(Input Opens)
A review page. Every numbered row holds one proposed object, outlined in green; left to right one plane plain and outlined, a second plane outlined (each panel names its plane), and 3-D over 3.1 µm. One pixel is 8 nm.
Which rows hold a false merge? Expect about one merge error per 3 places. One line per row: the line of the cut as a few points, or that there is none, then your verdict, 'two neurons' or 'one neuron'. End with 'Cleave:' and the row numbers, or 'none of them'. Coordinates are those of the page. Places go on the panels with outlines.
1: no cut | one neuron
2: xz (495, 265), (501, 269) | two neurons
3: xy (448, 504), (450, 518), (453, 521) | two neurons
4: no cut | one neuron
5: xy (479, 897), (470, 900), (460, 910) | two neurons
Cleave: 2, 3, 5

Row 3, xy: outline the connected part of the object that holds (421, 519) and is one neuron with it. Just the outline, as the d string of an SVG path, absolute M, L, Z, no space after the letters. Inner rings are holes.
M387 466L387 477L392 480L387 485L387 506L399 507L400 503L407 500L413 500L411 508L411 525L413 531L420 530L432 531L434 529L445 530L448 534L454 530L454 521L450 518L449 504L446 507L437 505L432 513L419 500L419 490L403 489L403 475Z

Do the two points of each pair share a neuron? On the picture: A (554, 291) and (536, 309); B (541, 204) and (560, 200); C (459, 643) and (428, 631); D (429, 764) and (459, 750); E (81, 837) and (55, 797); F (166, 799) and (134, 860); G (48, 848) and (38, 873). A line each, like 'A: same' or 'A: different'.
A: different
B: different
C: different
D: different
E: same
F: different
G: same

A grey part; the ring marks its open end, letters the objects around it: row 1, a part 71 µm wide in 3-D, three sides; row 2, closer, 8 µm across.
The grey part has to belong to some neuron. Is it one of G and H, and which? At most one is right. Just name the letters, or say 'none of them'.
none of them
(Input Closes)
■ **Work instruction**
Could you restate every record above word for word?

■ **Your solution**
A review page. Every numbered row holds one proposed object, outlined in green; left to right one plane plain and outlined, a second plane outlined (each panel names its plane), and 3-D over 3.1 µm. One pixel is 8 nm.
Which rows hold a false merge? Expect about one merge error per 3 places. One line per row: the line of the cut as a few points, or that there is none, then your verdict, 'two neurons' or 'one neuron'. End with 'Cleave:' and the row numbers, or 'none of them'. Coordinates are those of the page. Places go on the panels with outlines.
1: no cut | one neuron
2: xz (495, 265), (501, 269) | two neurons
3: xy (448, 504), (450, 518), (453, 521) | two neurons
4: no cut | one neuron
5: xy (479, 897), (470, 900), (460, 910) | two neurons
Cleave: 2, 3, 5

Row 3, xy: outline the connected part of the object that holds (421, 519) and is one neuron with it. Just the outline, as the d string of an SVG path, absolute M, L, Z, no space after the letters. Inner rings are holes.
M387 466L387 477L392 480L387 485L387 506L399 507L400 503L407 500L413 500L411 508L411 525L413 531L420 530L432 531L434 529L445 530L448 534L454 530L454 521L450 518L449 504L446 507L437 505L432 513L419 500L419 490L403 489L403 475Z

Do the two points of each pair share a neuron? On the picture: A (554, 291) and (536, 309); B (541, 204) and (560, 200); C (459, 643) and (428, 631); D (429, 764) and (459, 750); E (81, 837) and (55, 797); F (166, 799) and (134, 860); G (48, 848) and (38, 873). A line each, like 'A: same' or 'A: different'.
A: different
B: different
C: different
D: different
E: same
F: different
G: same

A grey part; the ring marks its open end, letters the objects around it: row 1, a part 71 µm wide in 3-D, three sides; row 2, closer, 8 µm across.
The grey part has to belong to some neuron. Is it one of G and H, and which? At most one is right. Just name the letters, or say 'none of them'.
none of them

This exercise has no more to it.